Są w Olsztynie parki, jeziora i tereny zielone, które olsztynianie dobrze znają i odwiedzają co najmniej przy okazji weekendowych spacerów. Ale są też inne, mniej nieoczywiste zielone miejsca, których większość nie widziała nigdy albo przechodzi koło nich, nie zdając sobie sprawy, jak ciekawa historia z nimi jest związana. Wybraliśmy z nich dziesięć. W ich poszukiwaniu pomagali nam prof. Zbigniew Endler z Katedry Ekologii Stosowanej na Uniwersytecie Warmińsko-Mazurskim, Stanisław Dąbrowski, były dyrektor Regionalnej Dyrekcji Ochrony Środowiska w Olsztynie, Marian Jurak, prezes Warmińsko-Mazurskiego Oddziału PTTK, oraz Rafał Bętkowski, badacz historii miasta.
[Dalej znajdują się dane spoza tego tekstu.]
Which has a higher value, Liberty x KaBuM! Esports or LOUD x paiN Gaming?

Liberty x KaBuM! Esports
Najstarszy jest dąb czerwony w parku podworskim Pozorty
Od XIV w. w Pozortach, czyli na terenie między dzisiejszym osiedlem Mleczna a Nagórkami, istniał dwór Kapituły Warmińskiej. Było to - jakbyśmy to określili, używając współczesnego języka - gospodarstwo rolne, z którego korzystali przedstawiciele olsztyńskiego duchowieństwa. Po wojnie kilkusethektarowy majątek stał się częścią zakładów doświadczalnych ówczesnej Wyższej Szkoły Rolniczej w Olsztynie.
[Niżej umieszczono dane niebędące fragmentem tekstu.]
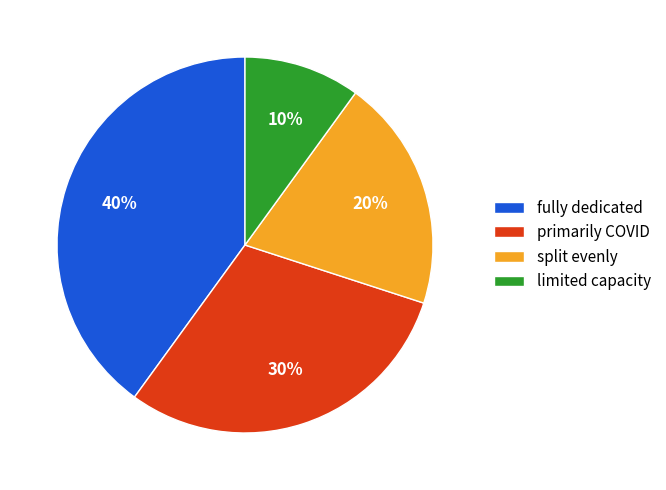

How many slices are in this pie chart?

4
Już w XVIII w. w pobliżu dworu założony został park. Co ciekawe, zakładający go sadzili w nim gatunki drzew, które w tych stronach były rzadkością. Niektóre z nich przetrwały do dziś, są uznane za pomniki przyrody i świadczą o wyjątkowości tego miejsca, które mogłoby być ciekawym parkiem, gdyby zostało odpowiednio odnowione i urządzone.
Jednym z takich ciekawych drzew jest rosnący tutaj dąb czerwony. Jego wyjątkowość polega na tym, że według znanego w Olsztynie naukowca, prof. Zbigniewa Endlera to najstarsze drzewo w Olsztynie. - Ten dąb pochodzi z końca XVIII wieku - mówi profesor. Ale są tu też inne ciekawe okazy, jak płacząca odmiana buku pospolitego czy choina kanadyjska. Pomnikami przyrody są również pozostałości dawnych alei: dębowo-klonowo-lipowej przy ul. Tuwima od Pozort w stronę al. Sikorskiego oraz dębowo-bukowej, która wiedzie w stronę przymajątkowego cmentarza. Spoczywa na nim między innymi radca królewski Karl Patzig z żoną, który pod koniec XIX w. był dzierżawcą Starego Dworu i Pozort. Zwłaszcza tę pierwszą aleję dobrze powinni kojarzyć mieszkańcy, a szczególnie kierowcy, którzy jeszcze dekadę temu, zanim powstała nowa ul. Tuwima, skracali sobie drogę z Nagórek do Brzezin właśnie wąską uliczką wśród drzew dawnej alei. Gdy ul. Tuwima powstała, uliczka straciła na znaczeniu, więc i o alei wiele osób zapomniało. Teraz to, co z niej zostało, można podziwiać już tylko, spacerując po skwerze przy Galerii Warmińskiej.